4 stages of cell cycle
Interphase
- G1- growth of cell, all normal organelles are made
- S- synthesis or copying of DNA
- G2- duplication of organelles and molecules need for cell division
Mitotic Phase
- cell division
5 stages of mitosis
- interphase- centrioles and other organelles are duplicated, chromatin copied, mainly for growth
- prophase- mitotic spindle begins to form, chromatin coiled into chromosomes, nucleus disappears, centrosomes move toward poles
- metaphase, prometaphase- microtubules from centrosomes cont. to form the mitotic spindle and attach themselves to chromosomes at the kinetachore, nuclear envelope dissolves, sister chromatids pushed by spindle fibers to center of cell, lineup along metaphase plate
- anaphase- sister chromatids separate and move toward the poles of the centrosomes
- telophase/cytokinesis- chromosomes begin to unravel. mitotic spindle, microtubules, and centrosomes disappear, nucleus appears again, cytoplasm pinches off to form 2 new cells
components of blood
platelets: fragments of cells used for clotting
RBS (erythrocytes)- can transport both CO2 and O2, what makes blood red
WBS- fight infection, 5 types: basophils, lymphocytes, eosinophils, neutrophils, monocytes)
plasma: 90% water, gas is sometimes carried, ions, proteins, hormones, waste, and nutrients
Response to cut
- platelets attracted to collagen fibers of ECM
- in contact, sticky substance that attracts more platelets
- clotting factors: prothrombrin to thrombrin and fibrinogen to fibrin
- releases net of fibers stopping blood flow, creating scab/clot called thrmobris
generation of heartbeat
-SA node generates action potential
-travels through gap junctions to other cells
-travels to AV node and purkinje fibers
causes valves to open and close
neuron communication
When a neuron has resting potential, is it waiting for an electric impulse to activate it.

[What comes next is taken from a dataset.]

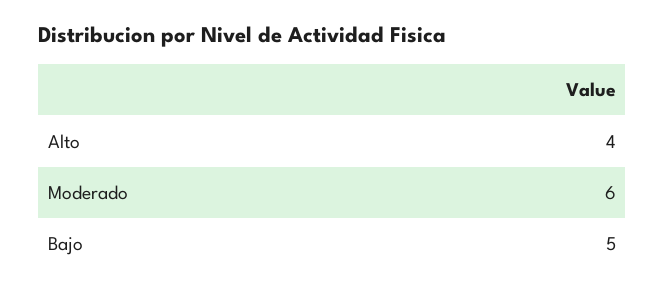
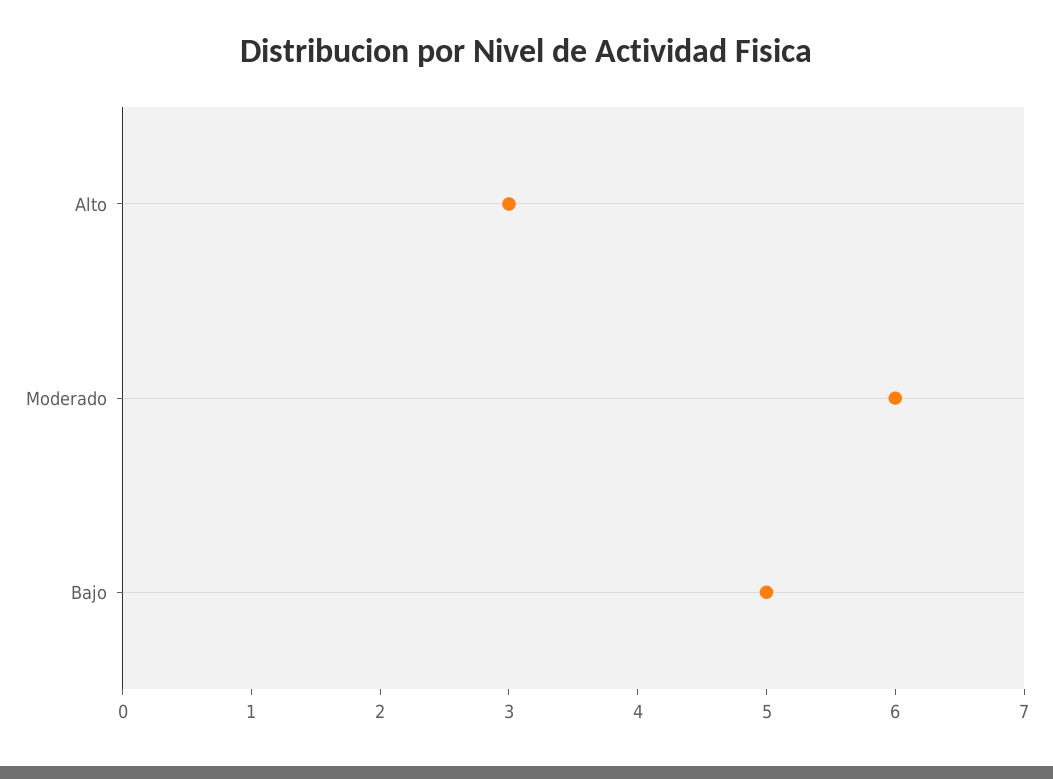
Alto: 4 -> 3

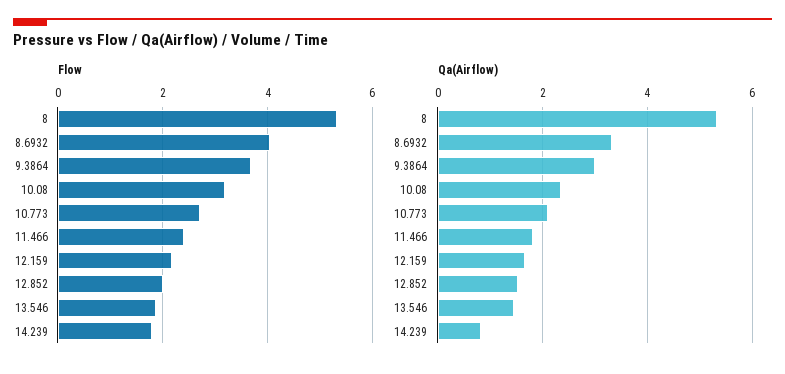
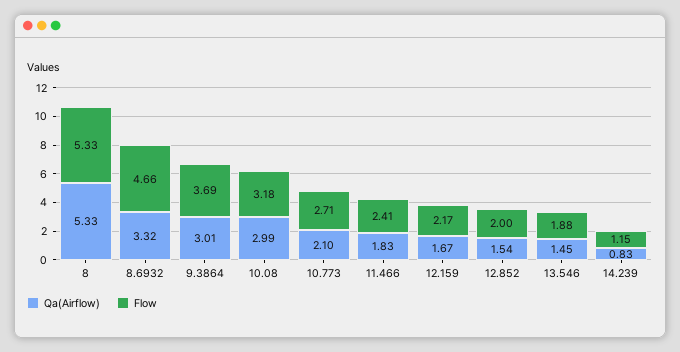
Flow, 8.6932: 4 -> 4.66
Flow, 14.239: 1.8 -> 1.15
Qa(Airflow), 10.08: 2.4 -> 2.99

An electrical impulse cannot travel across the space between the neurons called the synapse, so a chemical message has to be generated. When an action potential hits the axon terminal, it opens the calcium-gated ion channels. Calcium rushes into the cell. This causes the vesicles containing neurotransmitters to bind with the membrane on the pre-synaptic cell and release the neurotransmitters into the synapse through exocytosis. The neurotransmitters then bind to receptor proteins on the post-synaptic cell. A ligand then also binds to the cell, causing the ligand-gated channels to open. Na rushes into the cell and starts an action potential again. The neurotransmitters are then pushed back by proteins on the pre-synaptic cell and are repackaged in vesicles. However, the neurotransmitters that do not make it back are eaten by enzymes.
action potential
Na rushes in. Na channels close, and the K channels open, pumping K with its gradient out of the cell. The cell is then slowly changed back into its old state with more K ions inside the cell and more Na ions outside the cell by the Na/K pumps resetting the concentration gradient. The changing of the ion position across a membrane is an action potential. This action potential then jumps from node to node if neuron has myelin. The Na still inside the cell on the past node triggers the action potential to continue on the next node by making the Na channels open again.